| Extracted text |
-- begin --

August 19, 2014

Red shirt

In my absence, I've been busy, per usual. My Spring semester ended finally, and what a relief it was to close the book on it. That was probably the hardest semester I've had since I started teaching, in terms of work load, difficult students, and administrative whatnot. Yesterday was the first day of my Fall semester, and I am hopeful that this year, even though not everything will be easier, it should all go at least a bit smoother now that I am no longer new and have a year under my belt.

We had a hectic summer - my plan to "take it easy" was turned on its head not long after my break started. The biggest thing that happened was that my husband, son, and I drove up to Connecticut to meet my new baby niece, but also, to get my teenage brother and bring him down to South Carolina for a few weeks. My mom had a stroke last summer and still struggles with her recovery, so this was not only a way to help her out, but a chance to see my brother and for him to have a fun summer with his sister, brother-in-law, and nephew. Unfortunately, both my husband and I used my brother's visit as an excuse to not only overeat, but to make poor food choices, both at home and in restaurants.

-- end --

| What to do |
Continue the blog post about the busy semester and hectic summer, starting after its last sentence.

| Record set |

-- begin --

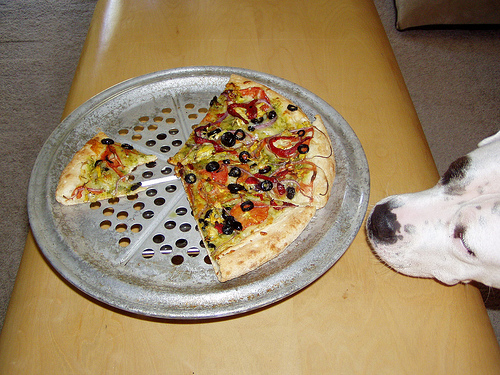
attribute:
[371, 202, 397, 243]
nose — black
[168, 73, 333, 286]
pieces — pizza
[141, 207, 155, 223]
holes — circular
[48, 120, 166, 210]
pizza — half-eaten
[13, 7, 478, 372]
surface — tan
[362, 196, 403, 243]
nose — black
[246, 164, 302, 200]
olives — black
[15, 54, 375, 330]
plate — metallic 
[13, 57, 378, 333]
tray — silver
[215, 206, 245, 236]
olives — black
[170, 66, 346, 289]
pizza — sliced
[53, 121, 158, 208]
pizza — half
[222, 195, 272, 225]
tomato — red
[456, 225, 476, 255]
eyes — closed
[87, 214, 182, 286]
tray — silver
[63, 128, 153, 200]
pizza — cut, half eaten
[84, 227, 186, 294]
tray — silver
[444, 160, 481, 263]
eyes — closed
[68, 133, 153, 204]
pizza — eaten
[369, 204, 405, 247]
nose — black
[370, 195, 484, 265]
dog —  white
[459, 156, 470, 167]
fur — black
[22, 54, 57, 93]
carpet — beige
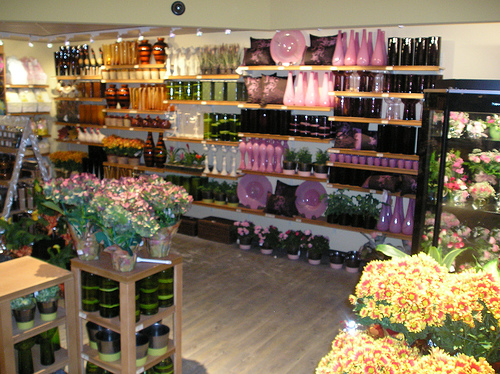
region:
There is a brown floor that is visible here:
[226, 288, 273, 363]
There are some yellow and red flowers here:
[399, 273, 428, 311]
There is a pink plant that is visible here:
[106, 187, 144, 267]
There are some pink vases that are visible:
[343, 25, 382, 62]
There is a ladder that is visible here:
[10, 126, 53, 194]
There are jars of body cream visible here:
[96, 283, 119, 328]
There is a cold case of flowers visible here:
[460, 120, 499, 203]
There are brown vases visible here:
[125, 37, 170, 78]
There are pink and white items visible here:
[12, 42, 47, 101]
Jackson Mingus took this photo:
[64, 60, 434, 372]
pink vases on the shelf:
[333, 24, 389, 64]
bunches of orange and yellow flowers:
[308, 249, 499, 372]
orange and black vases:
[138, 35, 165, 65]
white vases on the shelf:
[198, 141, 240, 175]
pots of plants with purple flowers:
[46, 158, 187, 270]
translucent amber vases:
[124, 80, 165, 114]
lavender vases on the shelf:
[369, 193, 411, 234]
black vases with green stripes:
[78, 272, 178, 322]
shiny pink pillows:
[238, 66, 281, 109]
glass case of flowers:
[410, 79, 499, 269]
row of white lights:
[2, 28, 233, 49]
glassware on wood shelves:
[54, 32, 436, 234]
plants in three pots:
[53, 172, 185, 268]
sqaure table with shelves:
[76, 247, 183, 372]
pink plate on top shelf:
[270, 31, 306, 64]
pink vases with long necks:
[332, 28, 384, 67]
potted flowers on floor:
[232, 221, 322, 263]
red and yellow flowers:
[318, 255, 497, 372]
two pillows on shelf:
[242, 73, 294, 108]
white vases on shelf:
[200, 156, 237, 178]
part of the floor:
[303, 293, 315, 321]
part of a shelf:
[127, 254, 144, 281]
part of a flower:
[398, 313, 413, 369]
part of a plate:
[312, 178, 319, 194]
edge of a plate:
[304, 104, 313, 117]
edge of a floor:
[239, 310, 265, 337]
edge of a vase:
[355, 138, 367, 162]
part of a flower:
[416, 285, 431, 308]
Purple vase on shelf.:
[388, 202, 407, 241]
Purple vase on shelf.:
[401, 200, 413, 239]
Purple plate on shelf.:
[299, 181, 326, 229]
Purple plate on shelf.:
[234, 174, 278, 205]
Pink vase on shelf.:
[270, 143, 282, 179]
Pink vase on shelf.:
[248, 135, 263, 170]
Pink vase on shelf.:
[234, 136, 249, 174]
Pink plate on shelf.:
[272, 35, 315, 74]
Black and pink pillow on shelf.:
[308, 40, 340, 75]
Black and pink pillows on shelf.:
[251, 38, 273, 79]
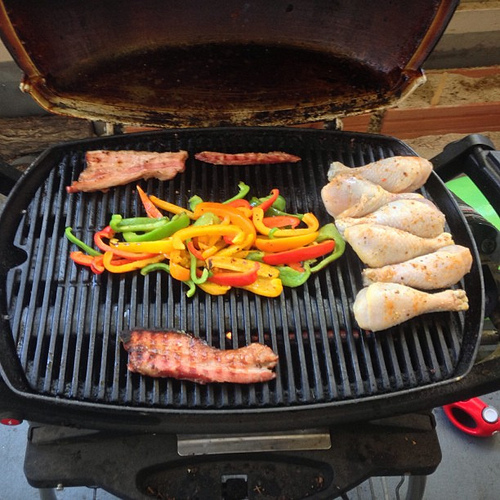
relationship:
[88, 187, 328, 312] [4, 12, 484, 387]
peppers cooking on grill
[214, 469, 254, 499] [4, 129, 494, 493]
knob on grill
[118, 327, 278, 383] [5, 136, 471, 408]
meat cooking on grill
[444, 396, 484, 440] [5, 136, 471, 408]
lighter for grill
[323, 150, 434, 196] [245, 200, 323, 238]
chicken beside pepper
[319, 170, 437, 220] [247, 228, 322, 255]
chicken beside pepper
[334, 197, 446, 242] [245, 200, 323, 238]
chicken beside pepper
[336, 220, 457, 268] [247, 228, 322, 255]
chicken beside pepper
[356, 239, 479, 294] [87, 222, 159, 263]
chicken beside pepper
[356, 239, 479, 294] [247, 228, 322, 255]
chicken beside pepper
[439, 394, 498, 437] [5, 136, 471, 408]
red item below grill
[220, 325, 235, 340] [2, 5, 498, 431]
flame beneath grill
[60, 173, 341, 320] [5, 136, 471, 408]
food on grill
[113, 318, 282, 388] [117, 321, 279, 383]
meat grilling ugrilling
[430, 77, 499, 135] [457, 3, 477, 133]
dirt on steps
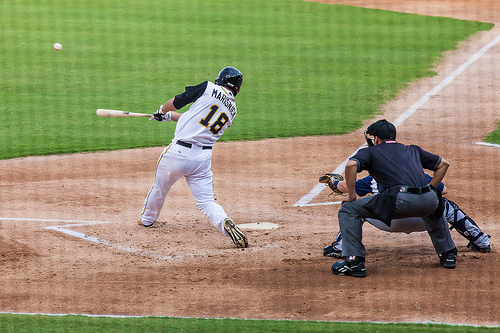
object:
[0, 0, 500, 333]
ground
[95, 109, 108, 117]
part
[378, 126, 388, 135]
part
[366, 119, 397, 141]
cap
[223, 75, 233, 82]
part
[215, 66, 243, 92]
helmet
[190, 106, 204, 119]
part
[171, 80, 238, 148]
top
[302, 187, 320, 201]
part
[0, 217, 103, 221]
line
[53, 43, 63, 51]
baseball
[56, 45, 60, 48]
part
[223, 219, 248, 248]
sole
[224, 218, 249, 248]
shoe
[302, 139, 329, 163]
part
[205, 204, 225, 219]
part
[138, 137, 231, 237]
trouser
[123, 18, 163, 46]
part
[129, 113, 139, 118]
part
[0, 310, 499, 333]
edge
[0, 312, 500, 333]
grass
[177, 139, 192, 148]
part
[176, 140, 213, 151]
belt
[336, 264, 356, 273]
part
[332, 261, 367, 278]
shoe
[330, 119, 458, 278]
umpire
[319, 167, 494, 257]
catcher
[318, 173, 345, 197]
glove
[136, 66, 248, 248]
player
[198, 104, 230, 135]
number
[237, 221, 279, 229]
plate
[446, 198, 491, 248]
shin guard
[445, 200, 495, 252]
leg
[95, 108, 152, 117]
bat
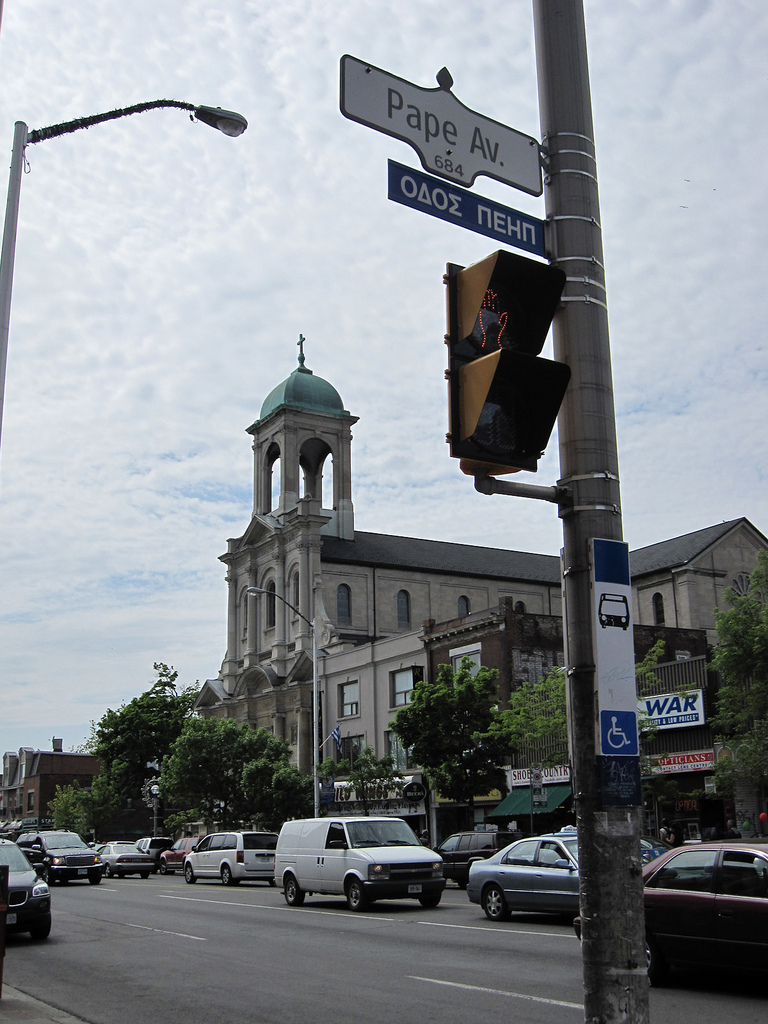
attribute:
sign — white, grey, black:
[331, 50, 548, 195]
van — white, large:
[269, 807, 450, 913]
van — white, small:
[166, 810, 272, 893]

-- end --

| Response to this exercise |
There were a lot of good moments, though. We took my brother all over our area, and even did a weekend trip to Charleston. One day we were heading out to go to a nature preserve, and my brother, who seems oblivious most times to temperatures, was wearing a long-sleeved shirt. I told him he needed to change, that it's South Carolina low-country in mid-July, super hot and humid. He said he didn't have any short-sleeved shirts that were clean, so this is what he ended up wearing:


Now, consider this picture from a few years ago:


It's me, wearing that shirt as I leave California for the last time, heading to San Francisco to catch my one-way flight back to Chicago.

I handed the shirt to my brother, then cried. I scribbled a quick note to myself as we drove to the nature preserve:
... my brother needed a shirt to wear and he borrowed one of mine from when I was thin. I cried. I remember wearing it. I remember how it felt. I remember being at my smallest size and thinking I was a giant cow. I remember beating myself up emotionally for a whole year for seeing numbers like 196, 198.
Today, nearly 100 pounds heavier, I wish I was the size I was back when I thought I was so fat.
It was a really shocking experience for me, to see something like this. The year when I lost the weight, and the year after, were a very difficult time for me, especially in terms of self-perception. I lost the first 100 pounds in six months, then couldn't understand why I couldn't recognize the girl in the mirror. When I moved to California, I maintained my weight (at the most plus or minus 7 pounds) for a year. Instead of giving myself permission to maintain and let my mind catch up, I fought myself mentally for the entire year.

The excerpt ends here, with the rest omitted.